Mais ainda, a Lava Jato poderia ter sido deflagrada antes se o trabalho de Machado tivesse continuidade. Ele, por ter alertado sobre Youssef, bem como por conta da investigação feita sobre Janene, ainda que oficialmente mirasse no assessor do deputado, acabou perseguido e injustiçado. Viveu momentos de estresse, teve que tirar licença médica o que foi aproveitado pela administração para aposentá-lo muito cedo.
Partiu dele, porém, o início, em 2006/2007, das investigações que se tornaram, sete anos depois, na Ação Penal da Operação Lava Jato.Respaldou-se, então em informações do processo do Mensalão, acrescidas de denúncias do empresário Hermes Freitas Magnus. A Lava Jato, oficialmente surgiu dos inquéritos que instaurou – IPLs 790/07 e 714/09 – na Delegacia de Polícia Federal de Londrina, Paraná.
Mesmo sendo investigações em delegacia do interior do Estado, o ajuizamento dos inquéritos ocorreu na então 2ª Vara Federal de Curitiba por tratarem de lavagem de dinheiro, na qual a Vara – depois transformada em 13ª Vara Federal Criminal – ficou especializada, tendo Moro à frente na maior parte do tempo
Oficialmente a investigação girava em torno da movimentação financeira de um assessor de Janene – Meheidin Hussein Jenani. Mas atingia também a mulher do deputado – Stael Fernanda Rodrigues Janene -, que a polícia, os auditores da Receita Federal e o Ministério Público Federal relacionavam com as verbas distribuídas por Marcos Valério, o criador do Mensalão do PSDB, em Minas, depois envolvido no chamado Mensalão do PT.
A investigação de Machado gerou um debate jurídico em torno da competência do Foro de Curitiba na Lava Jato. Advogados de defesa consideram que Moro usurpou o poder do Supremo Tribunal, uma vez que, ainda que sem admiti-lo, no fundo investigava Janene, à época, deputado, portanto, com direito a foro especial. Na Enciclopédia informamos:
“No inquérito que se transformou na Ação Penal nº 5047229-77.2014.404.7000, na qual os doleiros como Youssef e Carlos Habib Chater foram condenados, surgiu a informação de que parte do capital que Janene usou para se tornar sócio de Magnus, na Dunel Indústria e Comércio Ltda., provinha de uma conta da Brasília Torre Comércio de Alimento Ltda.
A Brasília Torre era uma das empresas de propriedade do doleiro Chater. O mesmo dono do Posto da Torre, onde além de combustível, operava com câmbio. Ali também funciona uma lavanderia de roupas que justificou o nome da Operação Lava Jato.
Era o fio da meada que, anos depois, desfiaria o novelo que levou às ações da Força Tarefa de Curitiba (…)”
Investigação ficou parada – Os Inquéritos, em determinado momento, foram todos transferidos para a Superintendência do DPF em Curitiba sob a justificativa de que lá haveria mais condições de levá-los adiante. Na realidade, ficaram um bom tempo parados, até serem retomados quando o juiz Moro retornou do período em que assessorou a ministra Rosa Weber, no Supremo Tribunal Federal, em 2012.
+ + + + + + +
Tarefas a realizar ▸
A - Segundo o trecho sobre a Operação Lava Jato, em qual delegacia foram instaurados os inquéritos IPLs 790/07 e 714/09?
B - Transcreva do trecho sobre a Operação Lava Jato a parte que começa nas palavras "A Brasília Torre era" e termina após as palavras "nome da Operação Lava Jato.".

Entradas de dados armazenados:
+ + + + + + +
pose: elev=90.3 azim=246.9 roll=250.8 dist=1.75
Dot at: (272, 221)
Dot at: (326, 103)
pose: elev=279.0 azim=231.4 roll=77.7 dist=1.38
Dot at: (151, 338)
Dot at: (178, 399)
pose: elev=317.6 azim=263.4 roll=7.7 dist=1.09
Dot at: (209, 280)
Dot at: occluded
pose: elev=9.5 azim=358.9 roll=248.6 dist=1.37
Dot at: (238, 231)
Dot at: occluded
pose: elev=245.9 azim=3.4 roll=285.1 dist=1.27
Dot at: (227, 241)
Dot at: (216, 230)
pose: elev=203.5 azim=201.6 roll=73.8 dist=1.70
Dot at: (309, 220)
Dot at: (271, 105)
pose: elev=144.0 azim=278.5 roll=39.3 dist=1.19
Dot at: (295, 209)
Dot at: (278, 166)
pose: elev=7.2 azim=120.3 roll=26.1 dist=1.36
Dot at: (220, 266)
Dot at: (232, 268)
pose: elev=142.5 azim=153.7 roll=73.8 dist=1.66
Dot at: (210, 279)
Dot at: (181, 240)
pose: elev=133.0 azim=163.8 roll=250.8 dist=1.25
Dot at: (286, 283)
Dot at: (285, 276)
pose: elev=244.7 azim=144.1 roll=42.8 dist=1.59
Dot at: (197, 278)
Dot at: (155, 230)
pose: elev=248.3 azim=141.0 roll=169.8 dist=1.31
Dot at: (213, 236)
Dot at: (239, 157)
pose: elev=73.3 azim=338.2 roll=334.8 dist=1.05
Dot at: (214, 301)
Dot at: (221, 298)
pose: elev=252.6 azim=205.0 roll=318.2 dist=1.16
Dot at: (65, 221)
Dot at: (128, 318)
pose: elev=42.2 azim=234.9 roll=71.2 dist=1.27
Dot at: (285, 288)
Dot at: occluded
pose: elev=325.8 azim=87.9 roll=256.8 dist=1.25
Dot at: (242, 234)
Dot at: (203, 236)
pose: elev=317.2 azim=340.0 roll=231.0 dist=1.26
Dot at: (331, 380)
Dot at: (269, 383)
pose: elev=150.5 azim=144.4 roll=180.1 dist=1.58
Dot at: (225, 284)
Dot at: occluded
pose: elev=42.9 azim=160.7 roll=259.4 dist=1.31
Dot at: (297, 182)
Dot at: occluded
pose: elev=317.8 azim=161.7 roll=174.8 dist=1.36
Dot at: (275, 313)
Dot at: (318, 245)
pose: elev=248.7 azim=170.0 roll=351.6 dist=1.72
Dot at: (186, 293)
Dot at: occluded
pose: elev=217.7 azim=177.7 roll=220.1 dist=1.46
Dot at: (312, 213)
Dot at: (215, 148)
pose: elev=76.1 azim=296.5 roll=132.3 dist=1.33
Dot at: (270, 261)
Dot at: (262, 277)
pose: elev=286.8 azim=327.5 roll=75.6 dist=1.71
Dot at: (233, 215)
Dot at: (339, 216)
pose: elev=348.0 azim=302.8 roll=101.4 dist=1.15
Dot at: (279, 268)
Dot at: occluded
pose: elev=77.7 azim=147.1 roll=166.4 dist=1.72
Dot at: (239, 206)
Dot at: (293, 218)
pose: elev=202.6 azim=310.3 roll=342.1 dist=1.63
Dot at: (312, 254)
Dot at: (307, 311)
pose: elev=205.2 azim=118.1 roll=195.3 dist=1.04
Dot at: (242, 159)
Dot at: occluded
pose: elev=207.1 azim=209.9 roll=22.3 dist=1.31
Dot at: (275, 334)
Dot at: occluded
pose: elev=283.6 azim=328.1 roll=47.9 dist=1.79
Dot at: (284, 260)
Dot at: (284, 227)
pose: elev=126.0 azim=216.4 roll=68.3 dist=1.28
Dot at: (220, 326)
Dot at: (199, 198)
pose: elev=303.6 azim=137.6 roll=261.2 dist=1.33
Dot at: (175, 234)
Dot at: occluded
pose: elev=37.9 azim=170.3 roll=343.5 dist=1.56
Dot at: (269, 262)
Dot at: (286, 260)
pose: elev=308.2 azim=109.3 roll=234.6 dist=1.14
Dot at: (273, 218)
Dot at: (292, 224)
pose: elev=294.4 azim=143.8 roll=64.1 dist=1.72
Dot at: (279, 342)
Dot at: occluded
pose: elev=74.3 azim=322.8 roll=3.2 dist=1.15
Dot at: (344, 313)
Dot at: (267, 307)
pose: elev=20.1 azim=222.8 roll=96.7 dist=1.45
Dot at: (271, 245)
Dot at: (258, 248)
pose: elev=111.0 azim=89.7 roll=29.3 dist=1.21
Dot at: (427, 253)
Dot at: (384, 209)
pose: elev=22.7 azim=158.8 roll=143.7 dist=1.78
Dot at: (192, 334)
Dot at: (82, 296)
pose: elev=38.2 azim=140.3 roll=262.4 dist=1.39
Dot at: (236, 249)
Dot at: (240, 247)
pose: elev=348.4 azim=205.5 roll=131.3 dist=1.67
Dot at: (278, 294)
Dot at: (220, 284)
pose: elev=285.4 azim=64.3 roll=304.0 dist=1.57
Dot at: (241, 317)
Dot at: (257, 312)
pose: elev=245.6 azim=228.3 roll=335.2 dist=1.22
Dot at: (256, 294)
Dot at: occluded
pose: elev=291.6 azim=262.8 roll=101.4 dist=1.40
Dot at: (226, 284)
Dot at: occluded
+ + + + + + +
Respostas ▸
A - Na Delegacia de Polícia Federal de Londrina, Paraná.

B -
A Brasília Torre era uma das empresas de propriedade do doleiro Chater. O mesmo dono do Posto da Torre, onde além de combustível, operava com câmbio. Ali também funciona uma lavanderia de roupas que justificou o nome da Operação Lava Jato.